NT-3 Lentivirale Aktivierungspartikel (h) liefern alle funktionellen Komponenten des Synergistic Activation Mediator (SAM)-Systems über lentivirale Transduktion. Das System umfasst drei Partikelpräparate, die gemeinsam in Zielzellen transduziert werden: eines, das für katalytisch inaktives dCas9 (Mutationen D10A und N863A) kodiert, das mit der VP64-Transaktivierungsdomäne und einem Blasticidin-Resistenzgen fusioniert ist; eines, das für das MS2-p65-HSF1-Fusionsprotein mit einem Hygromycin-Resistenzgen kodiert; und eines, das für eine zielspezifische 20-nt-sgRNA kodiert, die an zwei MS2-RNA-Aptamere mit einem Puromycin-Resistenzgen fusioniert ist. Nach der lentiviralen Transduktion und der genomischen Integration der Expressionskassetten werden die SAM-Komponenten stabil exprimiert und lagern sich am Zielort innerhalb der proximalen Promotorregion stromaufwärts der NTF3-Transkriptionsstartstelle an, wo VP64, p65 und HSF1 kooperativ wirken, um endogene Transkriptionsmaschinerie zu rekrutieren und eine anhaltende Hochregulation der endogenen NT-3-Expression zu bewirken. Die Verwendung von nuklease-inaktivem dCas9 verhindert die Einführung von Doppelstrangbrüchen in der DNA und bewahrt den nativen NTF3-Genomlokus sowie die regulatorische Architektur.
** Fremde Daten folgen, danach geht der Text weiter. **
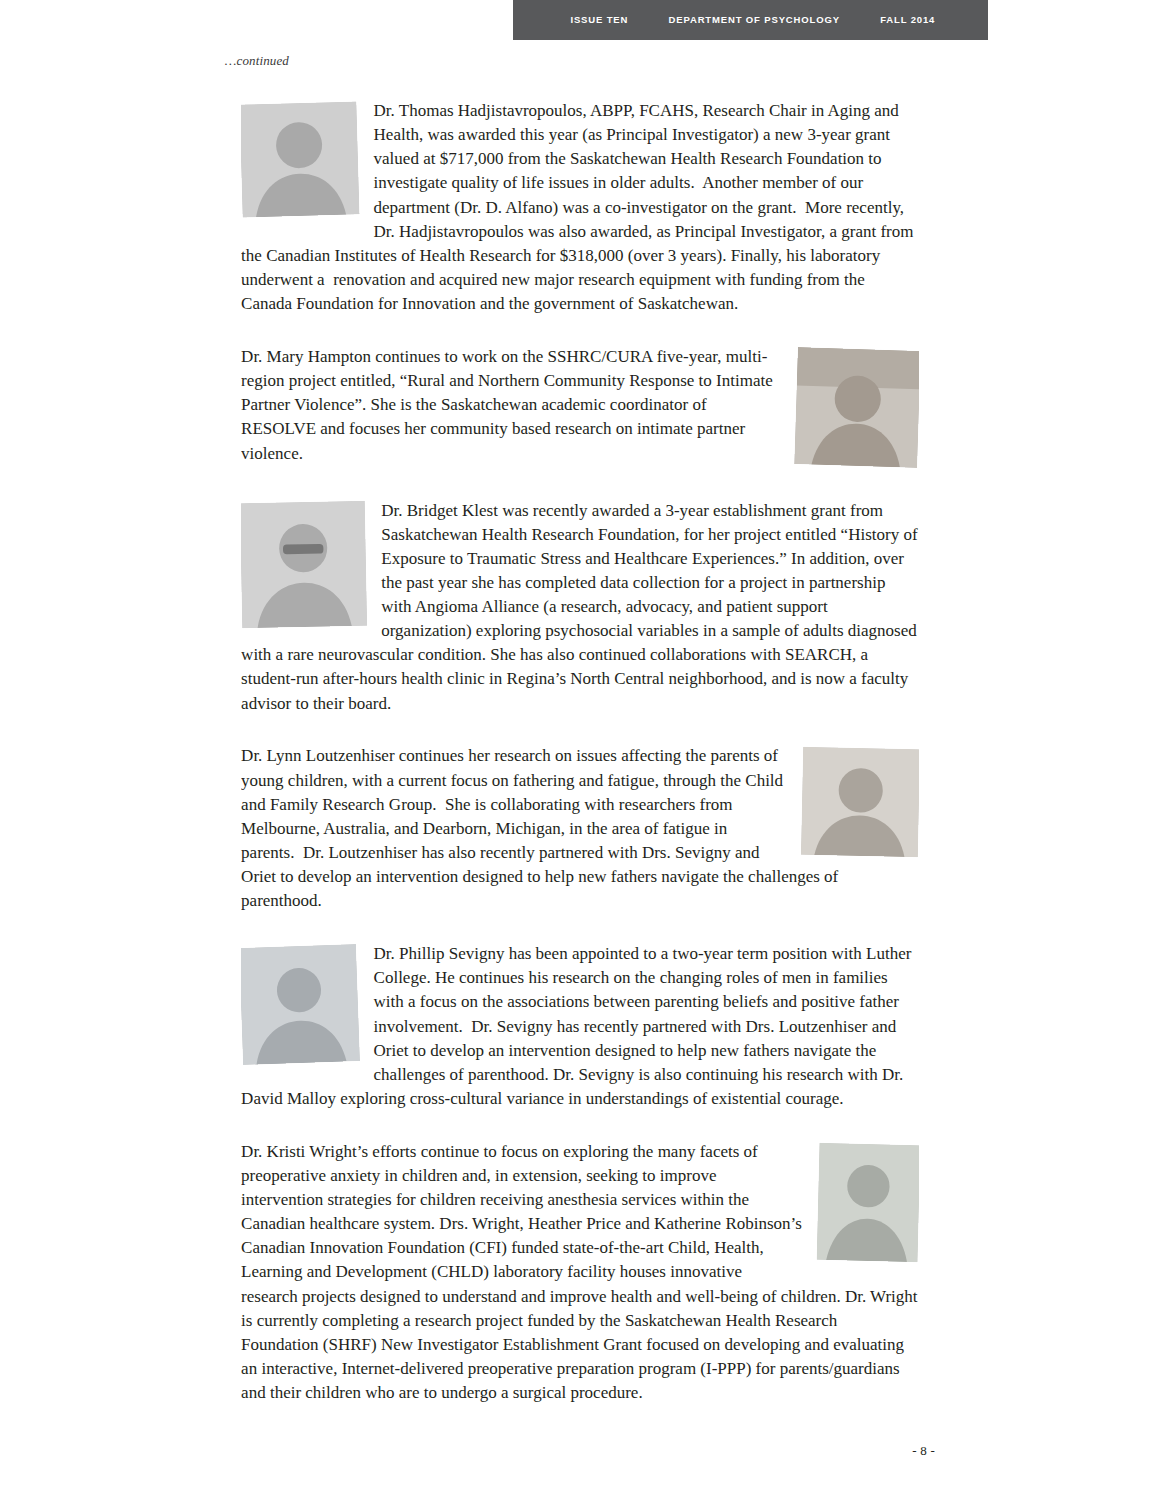Issue Ten Department of Psychology Fall 2014
…continued
Dr. Thomas Hadjistavropoulos, ABPP, FCAHS, Research Chair in Aging and Health, was awarded this year (as Principal Investigator) a new 3-year grant valued at $717,000 from the Saskatchewan Health Research Foundation to investigate quality of life issues in older adults. Another member of our department (Dr. D. Alfano) was a co-investigator on the grant. More recently, Dr. Hadjistavropoulos was also awarded, as Principal Investigator, a grant from the Canadian Institutes of Health Research for $318,000 (over 3 years). Finally, his laboratory underwent a renovation and acquired new major research equipment with funding from the Canada Foundation for Innovation and the government of Saskatchewan.
Dr. Mary Hampton continues to work on the SSHRC/CURA five-year, multi-region project entitled, “Rural and Northern Community Response to Intimate Partner Violence”. She is the Saskatchewan academic coordinator of RESOLVE and focuses her community based research on intimate partner violence.
Dr. Bridget Klest was recently awarded a 3-year establishment grant from Saskatchewan Health Research Foundation, for her project entitled “History of Exposure to Traumatic Stress and Healthcare Experiences.” In addition, over the past year she has completed data collection for a project in partnership with Angioma Alliance (a research, advocacy, and patient support organization) exploring psychosocial variables in a sample of adults diagnosed with a rare neurovascular condition. She has also continued collaborations with SEARCH, a student-run after-hours health clinic in Regina’s North Central neighborhood, and is now a faculty advisor to their board.
Dr. Lynn Loutzenhiser continues her research on issues affecting the parents of young children, with a current focus on fathering and fatigue, through the Child and Family Research Group. She is collaborating with researchers from Melbourne, Australia, and Dearborn, Michigan, in the area of fatigue in parents. Dr. Loutzenhiser has also recently partnered with Drs. Sevigny and Oriet to develop an intervention designed to help new fathers navigate the challenges of parenthood.
Dr. Phillip Sevigny has been appointed to a two-year term position with Luther College. He continues his research on the changing roles of men in families with a focus on the associations between parenting beliefs and positive father involvement. Dr. Sevigny has recently partnered with Drs. Loutzenhiser and Oriet to develop an intervention designed to help new fathers navigate the challenges of parenthood. Dr. Sevigny is also continuing his research with Dr. David Malloy exploring cross-cultural variance in understandings of existential courage.
Dr. Kristi Wright’s efforts continue to focus on exploring the many facets of preoperative anxiety in children and, in extension, seeking to improve intervention strategies for children receiving anesthesia services within the Canadian healthcare system. Drs. Wright, Heather Price and Katherine Robinson’s Canadian Innovation Foundation (CFI) funded state-of-the-art Child, Health, Learning and Development (CHLD) laboratory facility houses innovative research projects designed to understand and improve health and well-being of children. Dr. Wright is currently completing a research project funded by the Saskatchewan Health Research Foundation (SHRF) New Investigator Establishment Grant focused on developing and evaluating an interactive, Internet-delivered preoperative preparation program (I-PPP) for parents/guardians and their children who are to undergo a surgical procedure.
- 8 -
Das lentivirale Format bietet mehrere praktische Vorteile: Die stabile genomische Integration unterstützt eine vererbbare Aktivierung über Zellteilungen hinweg; Partikelpräparate mit hohem Titer machen eine eigene Virusproduktion überflüssig; und die Kompatibilität mit primären, sich nicht teilenden und transfektionsresistenten Zelltypen erweitert die experimentellen Möglichkeiten. Eine erfolgreiche Transduktion kann durch eine dreifache Antibiotika-Selektion mit Puromycin, Hygromycin und Blasticidin bestätigt und verstärkt werden.
Nur für Forschungszwecke. Nicht für diagnostische oder therapeutische Zwecke bestimmt.